Disdikpora Gelar Kompetisi Bahan Ajar dan Kreativitas Belajar Siswa Berbasis ICT
Dinas Pendidikan Pemuda dan Olah Raga (Disdikpora) Kota Denpasar menyelenggarakan kompetisi bahan ajar dan kreativitas belajar siswa berbasis ICT tingkat SMP, SMA dan SMK. Kegiatan yang diselenggarakan di UPT Rumah Pintar dibuka Kadisdikpora Kota Denpasar, Ir. IGN Eddy Mulya, S.E., M.Si., Rabu (17/10).
Ketua Panitia, Drs. Made Merta, M.Si., dalam laporan yang dibacakan, Kasi TI Bina Program, I Ketut Dirga, ST, M.Si., mengatakan, kompetisi ini sejalan dengan program cyberschool yang merupakan salah satu program aksi Pemkot Denpasar pada Disdikpora Denpasar. Melalui kompetisi ini diharapkan dapat meningkatkan sekaligus membentuk kultur pembelajaran kreatif dan inovasi guru dan siswa untuk memperkaya media pembelajaran, dan menyemarakan content yang ada pada situs cyberschool. Kompetisi ini berlangsung hingga Sabtu (20/10) mendatang.

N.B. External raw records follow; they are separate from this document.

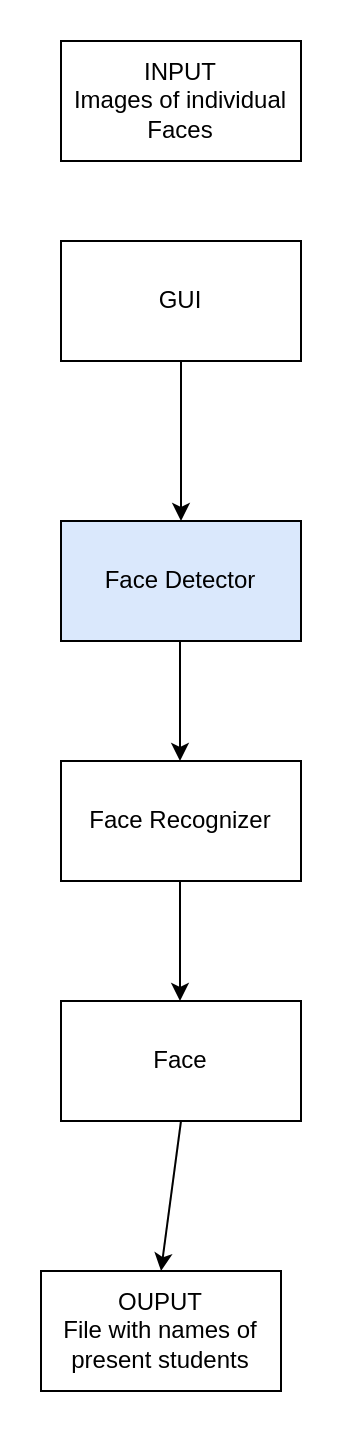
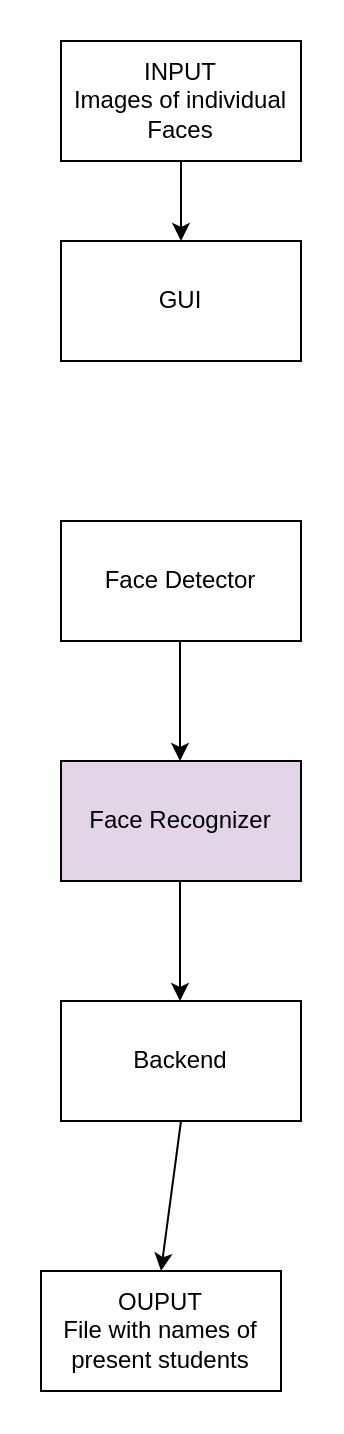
  <mxCell id="0" />
  <mxCell id="1" parent="0" />
  <mxCell id="2" value="GUI" style="rounded=0;whiteSpace=wrap;html=1;" vertex="1" parent="1"><mxGeometry x="30" y="120" width="120" height="60" as="geometry" /></mxCell>
- <mxCell id="3" value="Face" style="rounded=0;whiteSpace=wrap;html=1;" vertex="1" parent="1"><mxGeometry x="30" y="500" width="120" height="60" as="geometry" /></mxCell>
- <mxCell id="4" value="Face Detector" style="rounded=0;whiteSpace=wrap;html=1;fillColor=#dae8fc;" vertex="1" parent="1"><mxGeometry x="30" y="260" width="120" height="60" as="geometry" /></mxCell>
- <mxCell id="5" value="Face Recognizer" style="rounded=0;whiteSpace=wrap;html=1;" vertex="1" parent="1"><mxGeometry x="30" y="380" width="120" height="60" as="geometry" /></mxCell>
+ <mxCell id="3" value="Backend" style="rounded=0;whiteSpace=wrap;html=1;" vertex="1" parent="1"><mxGeometry x="30" y="500" width="120" height="60" as="geometry" /></mxCell>
+ <mxCell id="4" value="Face Detector" style="rounded=0;whiteSpace=wrap;html=1;" vertex="1" parent="1"><mxGeometry x="30" y="260" width="120" height="60" as="geometry" /></mxCell>
+ <mxCell id="5" value="Face Recognizer" style="rounded=0;whiteSpace=wrap;html=1;fillColor=#e1d5e7;" vertex="1" parent="1"><mxGeometry x="30" y="380" width="120" height="60" as="geometry" /></mxCell>
  <mxCell id="6" value="INPUT&lt;br&gt;Images of individual Faces" style="rounded=0;whiteSpace=wrap;html=1;" vertex="1" parent="1"><mxGeometry x="30" y="20" width="120" height="60" as="geometry" /></mxCell>
  <mxCell id="7" value="OUPUT&lt;br&gt;File with names of present students" style="rounded=0;whiteSpace=wrap;html=1;" vertex="1" parent="1"><mxGeometry x="20" y="635" width="120" height="60" as="geometry" /></mxCell>
- <mxCell id="9" value="" style="endArrow=classic;html=1;entryX=0.5;entryY=0;entryDx=0;entryDy=0;exitX=0.5;exitY=1;exitDx=0;exitDy=0;" edge="1" parent="1" source="2" target="4"><mxGeometry width="50" height="50" relative="1" as="geometry"><mxPoint x="90" y="210" as="sourcePoint" /><mxPoint x="80" y="270" as="targetPoint" /></mxGeometry></mxCell>
+ <mxCell id="8" value="" style="endArrow=classic;html=1;exitX=0.5;exitY=1;exitDx=0;exitDy=0;" edge="1" parent="1" source="6" target="2"><mxGeometry width="50" height="50" relative="1" as="geometry"><mxPoint x="140" y="130" as="sourcePoint" /><mxPoint x="190" y="80" as="targetPoint" /></mxGeometry></mxCell>
  <mxCell id="10" value="" style="endArrow=classic;html=1;exitX=0.5;exitY=1;exitDx=0;exitDy=0;entryX=0.5;entryY=0;entryDx=0;entryDy=0;" edge="1" parent="1" source="3" target="7"><mxGeometry width="50" height="50" relative="1" as="geometry"><mxPoint x="89.5" y="590" as="sourcePoint" /><mxPoint x="89.5" y="650" as="targetPoint" /></mxGeometry></mxCell>
  <mxCell id="11" value="" style="endArrow=classic;html=1;entryX=0.5;entryY=0;entryDx=0;entryDy=0;exitX=0.5;exitY=1;exitDx=0;exitDy=0;" edge="1" parent="1"><mxGeometry width="50" height="50" relative="1" as="geometry"><mxPoint x="89.5" y="320" as="sourcePoint" /><mxPoint x="89.5" y="380" as="targetPoint" /></mxGeometry></mxCell>
  <mxCell id="12" value="" style="endArrow=classic;html=1;entryX=0.5;entryY=0;entryDx=0;entryDy=0;exitX=0.5;exitY=1;exitDx=0;exitDy=0;" edge="1" parent="1"><mxGeometry width="50" height="50" relative="1" as="geometry"><mxPoint x="89.5" y="440" as="sourcePoint" /><mxPoint x="89.5" y="500" as="targetPoint" /></mxGeometry></mxCell>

Dikatakan, sasaran lain kompetisi bahan ajar berbasis ICT ini dapat merangsang kesadaran guru akan pentingnya bahan ajar berbasis ICT. Muaranya dalam pembelajaran dapat berkontribusi untuk meningkatkan mutu proses dan pembelajaran. Demikian pula kompetisi kreativitas belajar siswa berbasis ICT diharapkan terbentuk student centered, dan melalui pembelajaran yang aktif, kreatif, dan menyenangkan mampu meningkatkan mutu pembelajaran.
Kadisdikpora Kota Denpasar, IGN Eddy Mulya, memberi apresiasi positif diselenggarakannya kompetisi ini. Guru-guru ia minta untuk lebih berinovasi dan kreatif dalam penyusunan formula bahan ajar. Artinya tidak terpaku pada konsep menjemukan dan membosankan bagi siswa. Dengan menggunakan bahan ajar berbasis ICT, ujar , IGN Eddy Mulya, akan tercipta bahan ajar yang kreatif dan menyenangkan bagi anak-anak. Misalnya, disisipkan dengan musik atau gambar-gambar. Bahan ajar yang kreatif dan menyenangkan ini diharapkan akan memunculkan ketertarikan siswa mengikuti proses pembelajaran secara ringan, tapi melekat pada otak siswa.
Sedangkan lomba kreativitas belajar siswa berbasisi ICT, diharap Eddy Mulya mampu merubah paradigma dalam proses pembelajaran yang tadinya berpusat pada guru (teacher centered) menjadi pembelajaran yang berpusat pada siswa (student centered). ‘’Kita dorong siswa mampu menciptakan video edukasi, sehingga akan menjadi muatan yang sangat menarik bagi proses transper edukasi,’’ ujarnya.